Inhibition of mTORC1 by rapamycin has substantial beneficial effects in mouse models, including increased longevity and inhibition of engineered neurodegenerative diseases. Intriguing data suggest that rapamycin is also able to suppress HGPS in cultured human cells, making it a potential therapeutic for HGPS as well as neurodegenerative diseases that involve accumulation of toxic protein aggregates. Is there an additional role for mTORC1 inhibitors such as rapamycin to retard aging?

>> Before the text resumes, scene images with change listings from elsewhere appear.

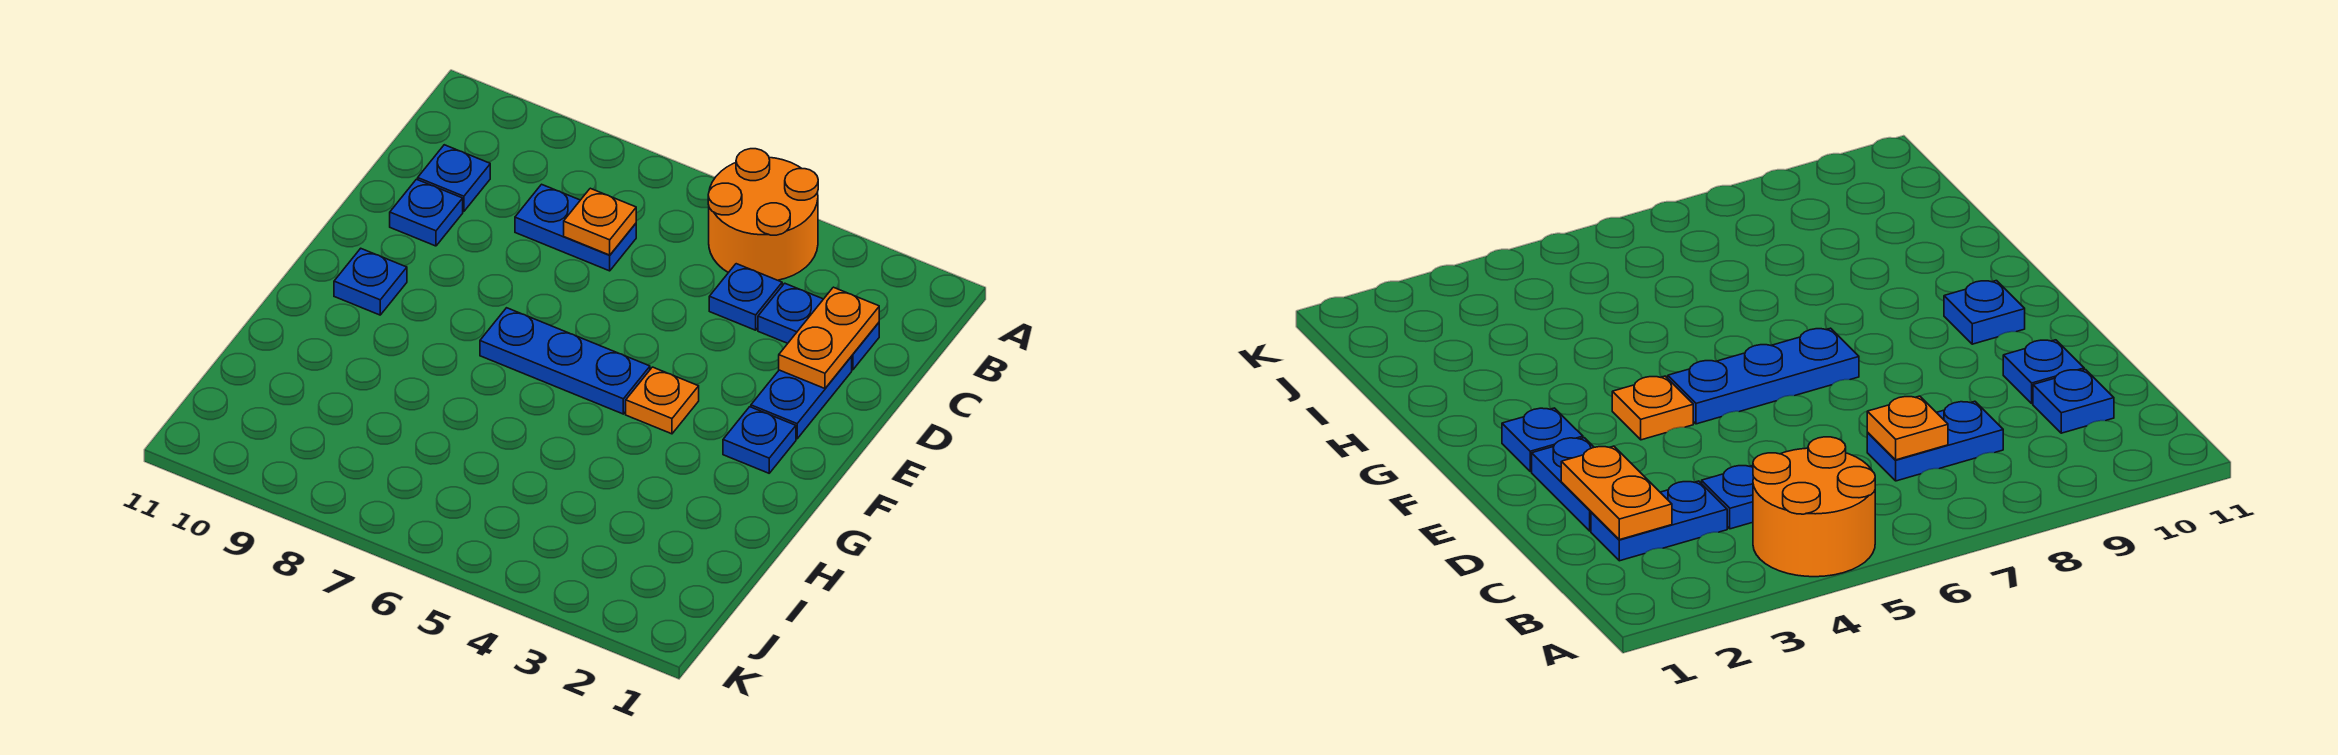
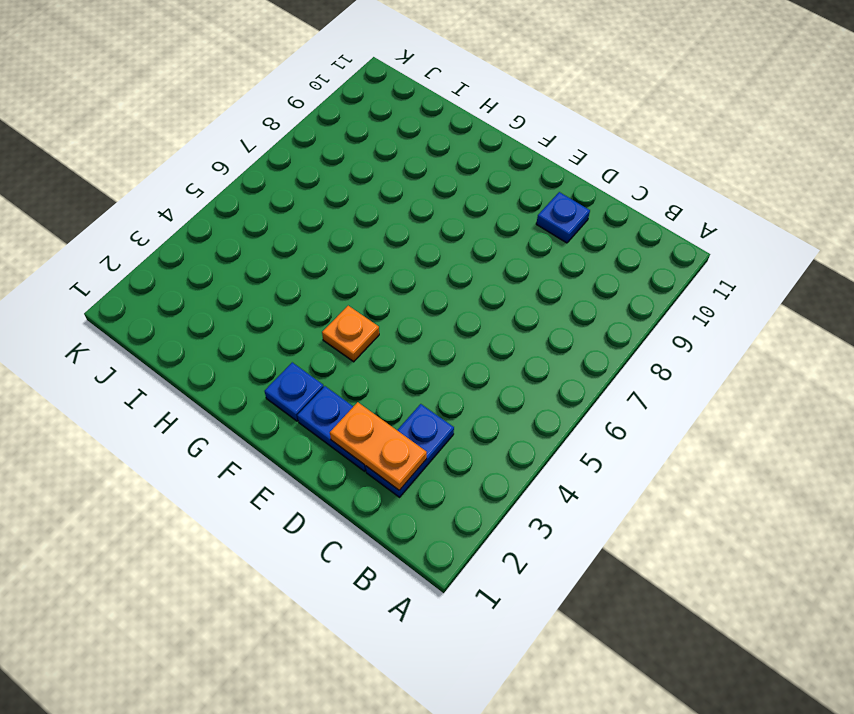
none -> orange round brick A4:B5 level 1
none -> blue plate C4 level 1
none -> blue plate C7:C8 level 1

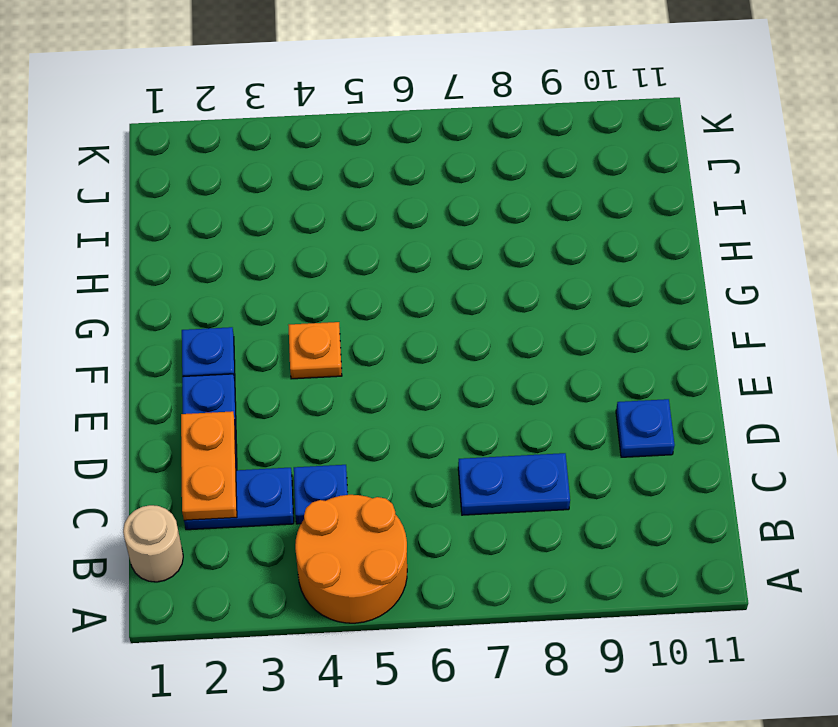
tan round brick B1 level 1 -> none
none -> blue plate C10 level 1
none -> blue plate F5:F7 level 1
none -> blue plate F10 level 1

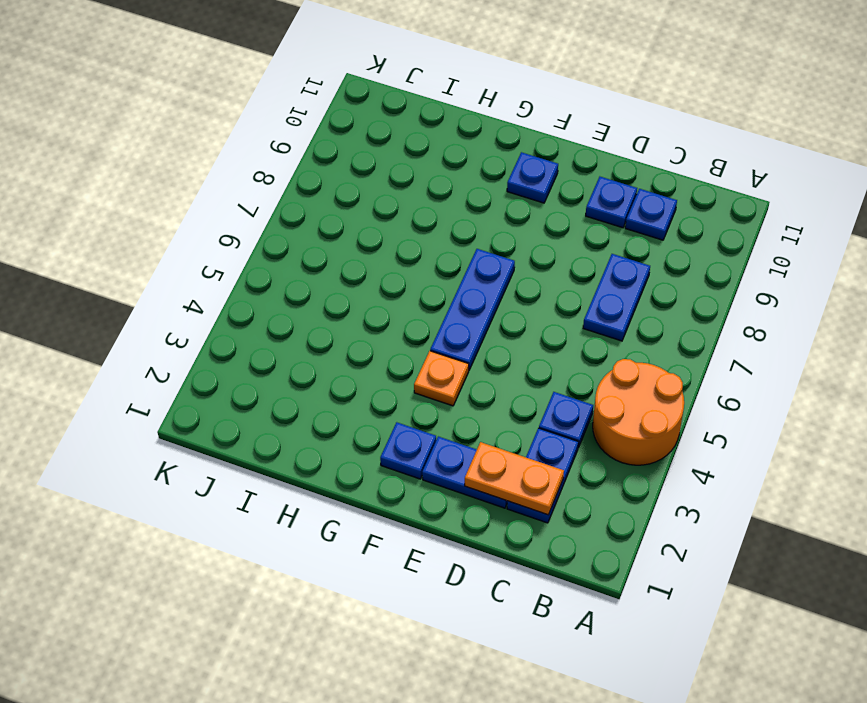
none -> orange plate C7 level 2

Rapamycin and related compounds carry substantial risk of adverse side effects, which include hypertriglyceridemia (57%), hypercholesterolemia (46%), arthralgia (31%), peripheral edema (58%), fever (34%), pain (33%), anemia (33%), thrombocytopenia (30%), constipation (38%), abdominal pain (36%), diarrhea (35%), nausea (31%), hypertension (49%), and decreased wound healing (www.drugs.com/ppa/sirolimus.html). Some of these risks may be addressed by combination with other agents. For example, hypertriglyceridemia can be relieved by co-administration of nutritional supplement omega-3 fatty acid. ²³ Perhaps the most serious common side effects are mucositis and pneumonitis, which can be medically managed. ²⁴

Additional serious potential side effects of rapamycin due to its ability to induce immunosuppression, such as increased rate of infections and cancer, are understudied and probably exaggerated. In fact, there are preliminary clinical data indicating that mTORC1 inhibitors such as rapamycin or everolimus may actually be useful in treating many types of cancers, including relapsed aggressive lymphoma, ²⁵ mantle-cell lymphoma, tumors associated with treatment with cyclosporine, an immunosupressor, ²⁶ neuroendocrine tumors, and metastatic renal carcinoma. ²⁷ Paradoxically, rapamycin actually enhances resistance to some viral infections, such as transplantation-associated late-stage cytomegalovirus. ²⁸ It is possible that the general antiproliferative effects of mTORC1 inhibition on cancer cells outweigh possible reduction in immune surveillance due to reduced Th1 (cell-mediated immunity) and Th17 (tissue lining protection) T cell differentiation and increased maintenance of tolergenic dendritic cells. ²⁹ For infectious diseases, reduced numbers of Th1 and Th17 cells may be counterbalanced by increased antigen presentation due to increased autophagy. ³⁰ It is also entirely possible that rapamycin does not cause more serious side effects because rapamycin-mediated inhibition of mTORC1 is incomplete. ³¹

The safety profile of rapamycin and related compounds should give pause to its consideration as as a potential antiaging retardant in the absence of potentially life-threatening pathologies. However, there are other compounds that indirectly target mTORC1 with better safety profiles. For example, the antidiabetic drug metformin inhibits mTORC1 by inhibiting RAG guanosine triphosphatases (GTPases) that would otherwise stimulate mTORC1. ³² Metformin and 5-aminoimidazole-4-carboxamide-1-β-d-ribofuranoside (AICAR) activate 5′-adenosine monophosphate (AMP) kinase, which has been reported to inhibit mTORC1 indirectly and perhaps only weakly. ³² Curcumin may disrupt the interaction of Raptor with mTORC1. ³³ Resveratrol can inhibit mTORC1 by blocking the interaction between Deptor and mTOR. ³⁴ Ultimately, retardation of aging via inhibition of mTORC1 may depend on the mechanism of inhibition and possible interactions with other targets that attenuate potential antiaging effects. For example, rapamycin extends murine life span, whereas to date resveratrol has not extended life span in wild-type mice fed a normal diet.

Conclusion

mTORC1 is a promising target for the development of therapeutics for neurodegenerative diseases and HGPS. Rapamycin, an Food and Drug Administration (FDA)-approved drug used to induce immunological tolerance, should be tested for clinical relevance in the treatment of these diseases. However, the substantial set of rapamycin-associated side effects, as well as the lack of aging-specific human data, should caution those who wish to use rapamycin or closely related compounds to slow aging. The use of safer, but perhaps weaker, indirect mTORC1 inhibitors, such as metformin and resveratrol, may prove advantageous. Further study will be useful in ascertaining whether such compounds extend human health or life span.